- _Action item_
Your reply should set down word for word each line below from the one with "#5026, estimate: 1 -> 2" through the final line, both included, but none of the pictures.

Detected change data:
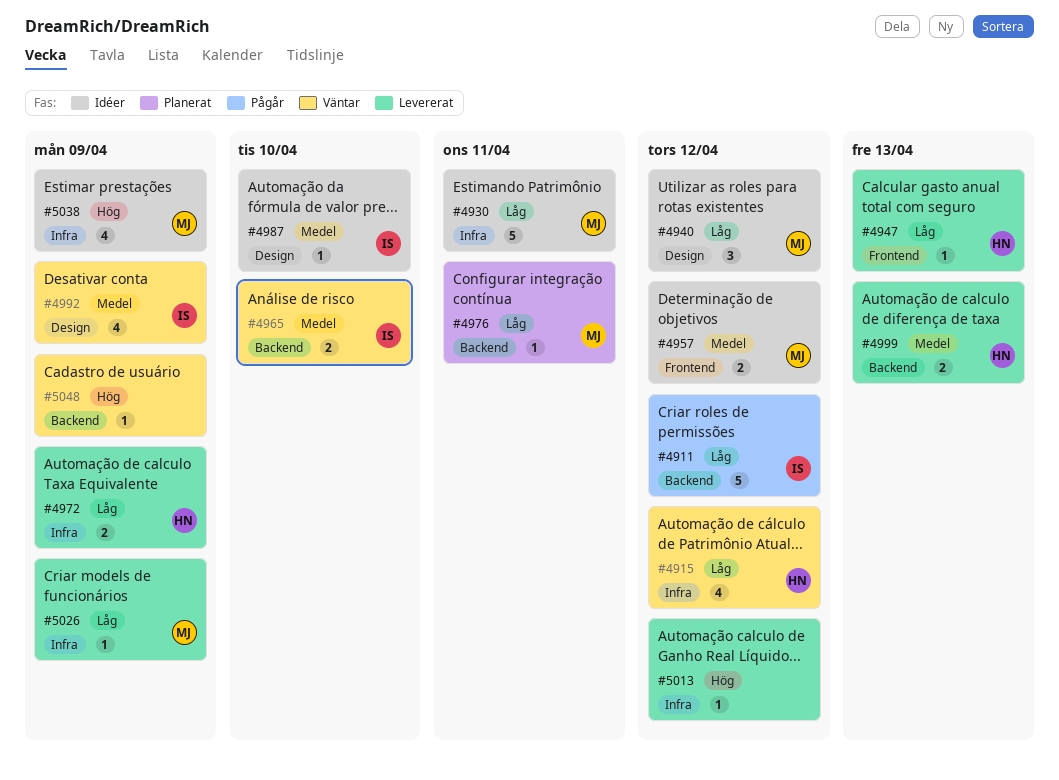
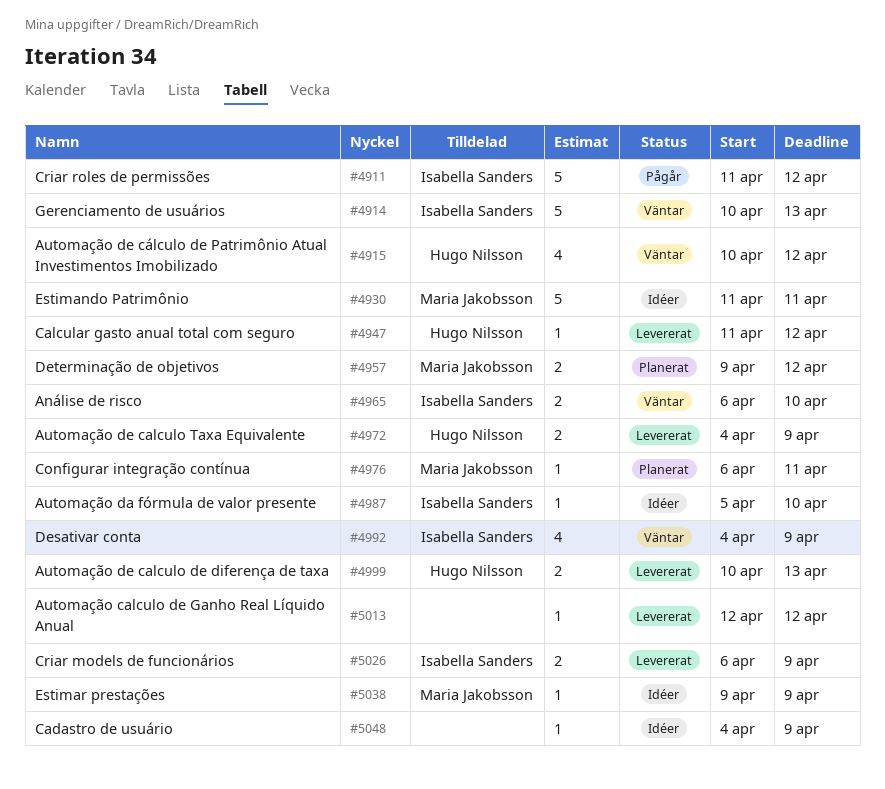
#4914: none -> present
#4940: present -> none
#4947, due: Apr 13 -> Apr 12
#4957, status: Idéer -> Planerat
#5026, owner: Maria Jakobsson -> Isabella Sanders
#5026, estimate: 1 -> 2
#5038, estimate: 4 -> 1
#5048, status: Väntar -> Idéer

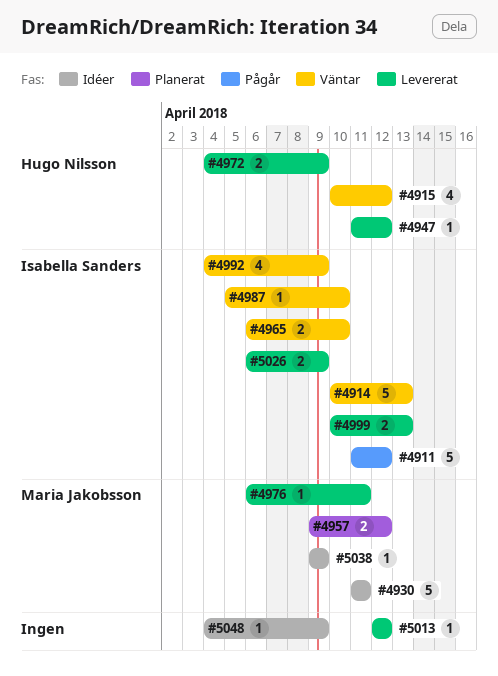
#4976, status: Planerat -> Levererat
#4987, status: Idéer -> Väntar
#4999, owner: Hugo Nilsson -> Isabella Sanders

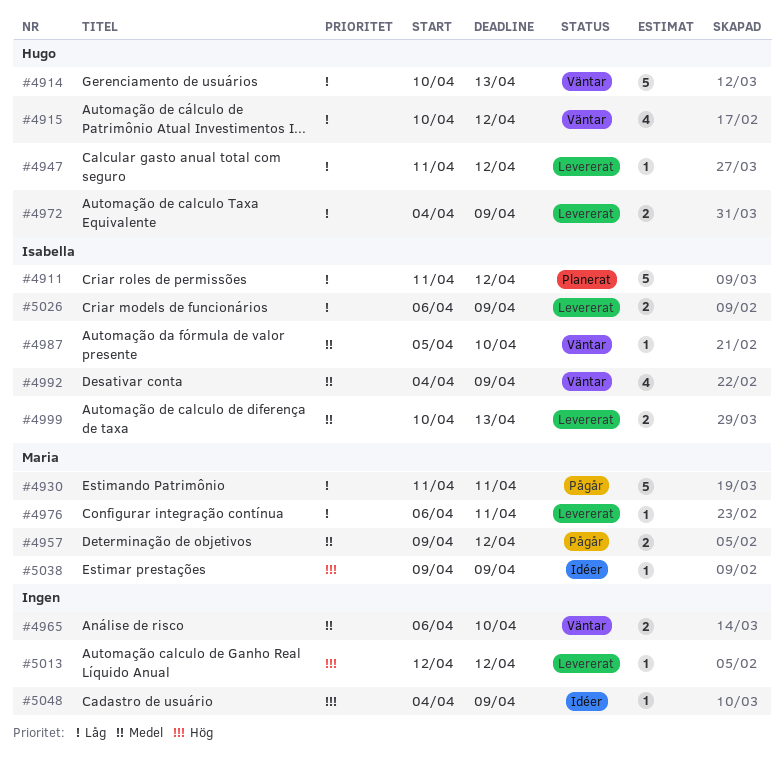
#4911, status: Pågår -> Planerat
#4914, owner: Isabella Sanders -> Hugo Nilsson
#4930, status: Idéer -> Pågår
#4957, status: Planerat -> Pågår
#4965, owner: Isabella Sanders -> none

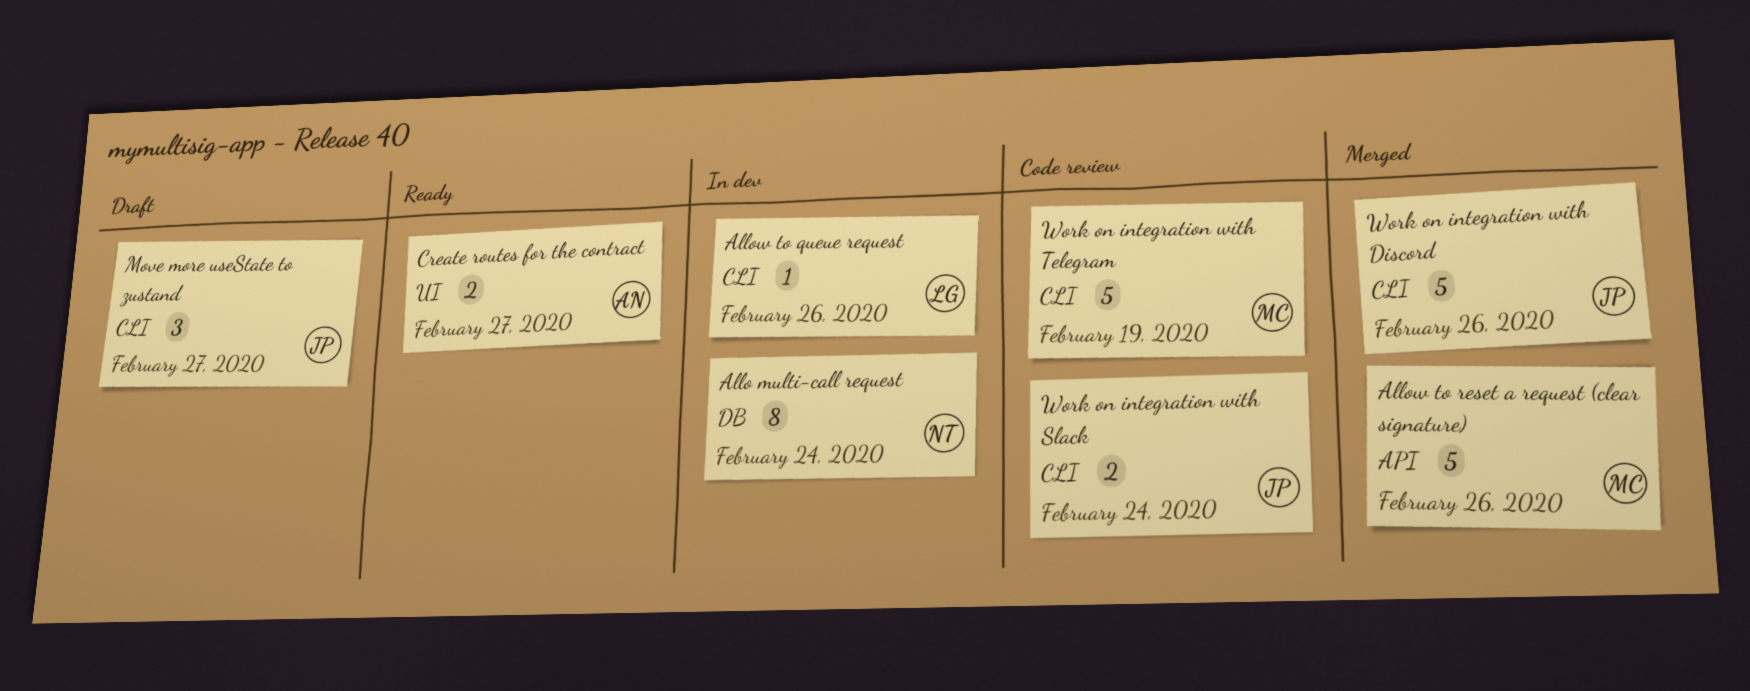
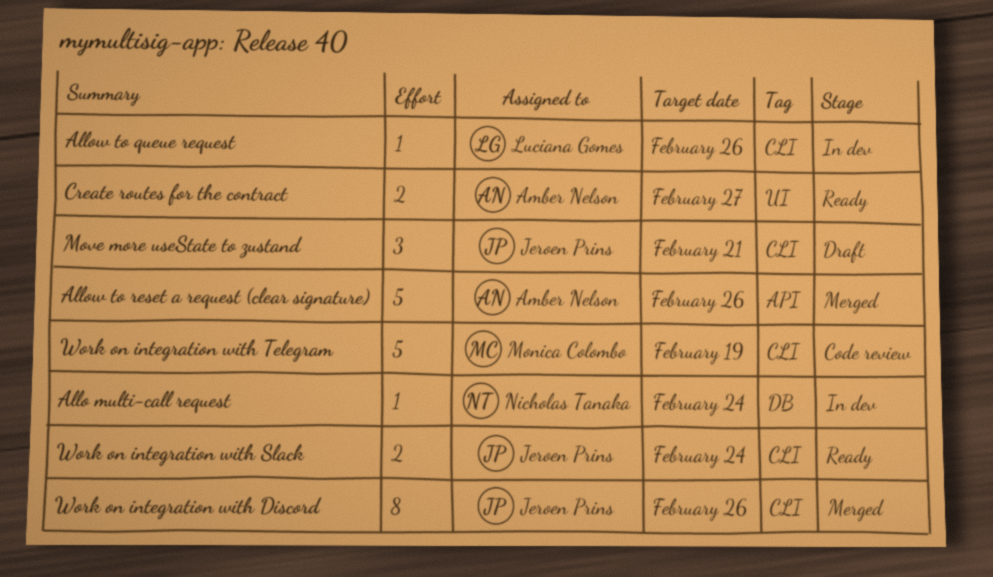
Allo multi-call request, estimate: 8 -> 1
Allow to reset a request (clear signature), owner: Monica Colombo -> Amber Nelson
Move more useState to zustand, due: Feb 27 -> Feb 21
Work on integration with Discord, estimate: 5 -> 8
Work on integration with Slack, status: Code review -> Ready

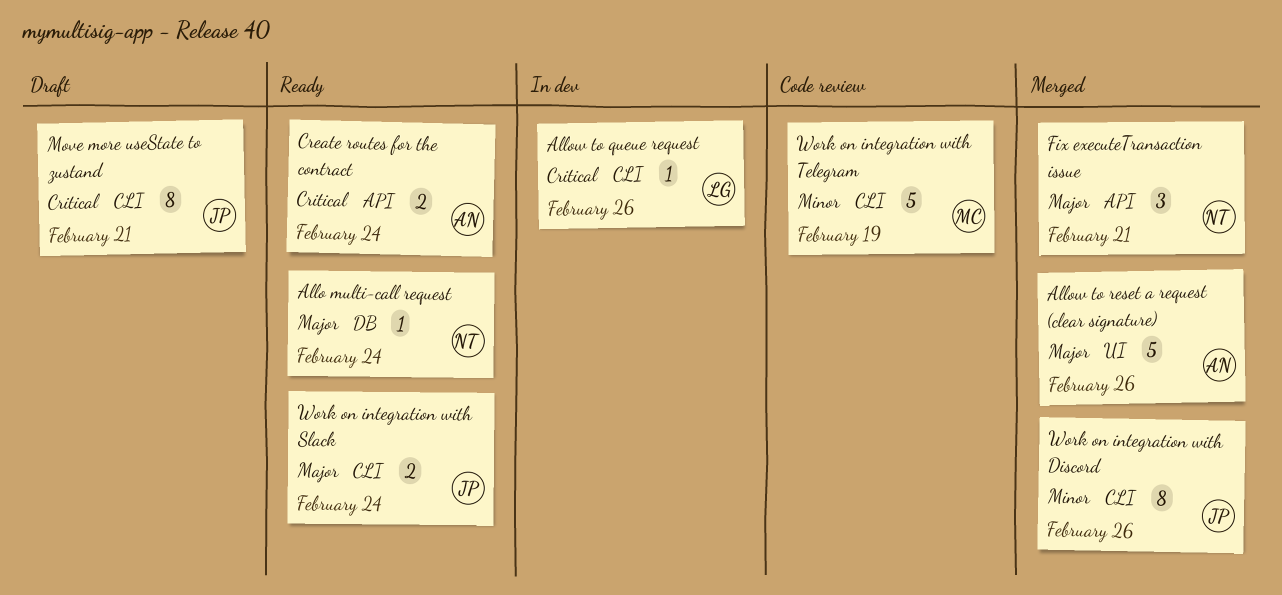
Allo multi-call request, status: In dev -> Ready
Allow to reset a request (clear signature), label: API -> UI
Create routes for the contract, label: UI -> API
Create routes for the contract, due: Feb 27 -> Feb 24
Fix executeTransaction issue: none -> present
Move more useState to zustand, estimate: 3 -> 8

- _Reply_
#5026, estimate: 1 -> 2
#5038, estimate: 4 -> 1
#5048, status: Väntar -> Idéer

#4976, status: Planerat -> Levererat
#4987, status: Idéer -> Väntar
#4999, owner: Hugo Nilsson -> Isabella Sanders

#4911, status: Pågår -> Planerat
#4914, owner: Isabella Sanders -> Hugo Nilsson
#4930, status: Idéer -> Pågår
#4957, status: Planerat -> Pågår
#4965, owner: Isabella Sanders -> none

Allo multi-call request, estimate: 8 -> 1
Allow to reset a request (clear signature), owner: Monica Colombo -> Amber Nelson
Move more useState to zustand, due: Feb 27 -> Feb 21
Work on integration with Discord, estimate: 5 -> 8
Work on integration with Slack, status: Code review -> Ready

Allo multi-call request, status: In dev -> Ready
Allow to reset a request (clear signature), label: API -> UI
Create routes for the contract, label: UI -> API
Create routes for the contract, due: Feb 27 -> Feb 24
Fix executeTransaction issue: none -> present
Move more useState to zustand, estimate: 3 -> 8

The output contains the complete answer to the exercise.